The memories and experiences he has carried with him since childhood led him to write a collection of interweaving short stories set in his home town.
Local Fires was one of six titles shortlisted for the prestigious Swansea University Dylan Thomas Prize.
Last week he lost out to Caleb Azumah Nelson for his novel Small Worlds.
One of Joshua's stories tells of the time he was at school in the Carmarthenshire town and witnesses another young boy being thrown in a bin.
His story takes the form of a list, outlining 10 reasons he did not intervene.
"I have an empathy score of seven or eight. No, really.

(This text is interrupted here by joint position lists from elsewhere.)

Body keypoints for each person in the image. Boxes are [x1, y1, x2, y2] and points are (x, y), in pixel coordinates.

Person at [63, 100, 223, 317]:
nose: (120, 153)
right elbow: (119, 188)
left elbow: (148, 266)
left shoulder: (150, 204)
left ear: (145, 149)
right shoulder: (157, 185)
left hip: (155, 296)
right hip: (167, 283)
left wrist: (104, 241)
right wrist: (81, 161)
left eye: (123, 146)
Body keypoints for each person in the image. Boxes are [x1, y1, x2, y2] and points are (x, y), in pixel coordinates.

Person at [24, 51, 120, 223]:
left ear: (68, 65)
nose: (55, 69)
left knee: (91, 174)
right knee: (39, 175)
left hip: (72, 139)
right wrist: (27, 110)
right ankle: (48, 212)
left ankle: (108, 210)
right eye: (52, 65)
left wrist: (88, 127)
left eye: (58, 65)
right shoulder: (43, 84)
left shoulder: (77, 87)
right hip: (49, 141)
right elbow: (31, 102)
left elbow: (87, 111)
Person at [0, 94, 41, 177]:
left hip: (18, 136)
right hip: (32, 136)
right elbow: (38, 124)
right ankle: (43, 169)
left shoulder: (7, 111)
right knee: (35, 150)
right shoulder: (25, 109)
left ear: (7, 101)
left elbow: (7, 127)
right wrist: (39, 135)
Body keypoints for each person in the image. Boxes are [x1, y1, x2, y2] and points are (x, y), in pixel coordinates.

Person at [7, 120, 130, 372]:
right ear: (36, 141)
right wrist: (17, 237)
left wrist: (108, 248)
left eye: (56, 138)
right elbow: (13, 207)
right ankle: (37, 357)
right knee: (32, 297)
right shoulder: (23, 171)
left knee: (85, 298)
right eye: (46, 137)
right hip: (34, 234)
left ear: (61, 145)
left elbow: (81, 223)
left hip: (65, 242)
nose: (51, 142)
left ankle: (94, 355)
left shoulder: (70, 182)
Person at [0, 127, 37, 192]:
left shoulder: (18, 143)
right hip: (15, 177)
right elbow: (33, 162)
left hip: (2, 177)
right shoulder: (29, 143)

I didn't know this at the time," he writes in reason three.
"It was raining and I wanted to go home," he gives as reason 10.
Other stories take in a fight at a pub on New Year's Eve and a woman waking up hungover on the morning of her fourth wedding day.
"[It's] very much a document of my childhood and teenage years in Llanelli," he said.
"There’s a lot in there about the sort of people I grew up around, not necessarily involved in my life but in the periphery."
Joshua recalled being "a very restless child, a restless teenager in a place that felt very static, unmoving".
"I think quite a lot of young people feel the same, they feel trapped and feel stifled," he said.
"As a neurodivergent and queer person I didn't have the space to express that or explore it in a safe and welcoming way."
Joshua, 27, who is autistic, was not given a diagnosis until his early 20s and said he also has undiagnosed attention deficit hyperactivity disorder (ADHD), external.
"My school reports said ‘Josh is really, really bright and really, really clever, I wish he could sit still, I wish he would pay attention’," he said.
"Usually I would be paying attention but because I was drumming my fingers against the table or sort of rocking back and forth in my chair they'd think that I wanted to be anywhere else, but no, I was really engaged."
He has memories of writing a well-received story at school - "basically just a rip-off of Charlie and the Chocolate Factory" - but only really became interested in writing while at university after getting involved in the local punk scene.
"I can't play any instruments so I was like, ‘well I can't write songs so I'll just speak them instead' and that's why I started writing," he said.
He said being autistic was fundamental to his creative process.
"I think very fragmentary so I write very fragmentary. Why fight how my brain works?," he said.
He prefers to write at home in his bedroom in Cardiff at night with his music playing.
He has found a network of other neurodivergent and queer artists in the the city who collaborate on projects.
On his X (formerly Twitter) bio he describes himself as a "NeuroQueer writer & artist".
He said neuroqueer was "a term that we’re coining".
Joshua had hoped using his memories creatively would purge him of stories that had been circulating in his head for years.
"There's a lot of stuff that really affects you as a young person... and I carry everything with me," he said.
Did it work?
"It was possibly anticlimactic in a way," he said.
"I was like ‘I'm going to write this and I'm not going to think about any of this stuff anymore, it's just going to be like gone' but that's not being the case.
"I'm still writing about Llanelli now."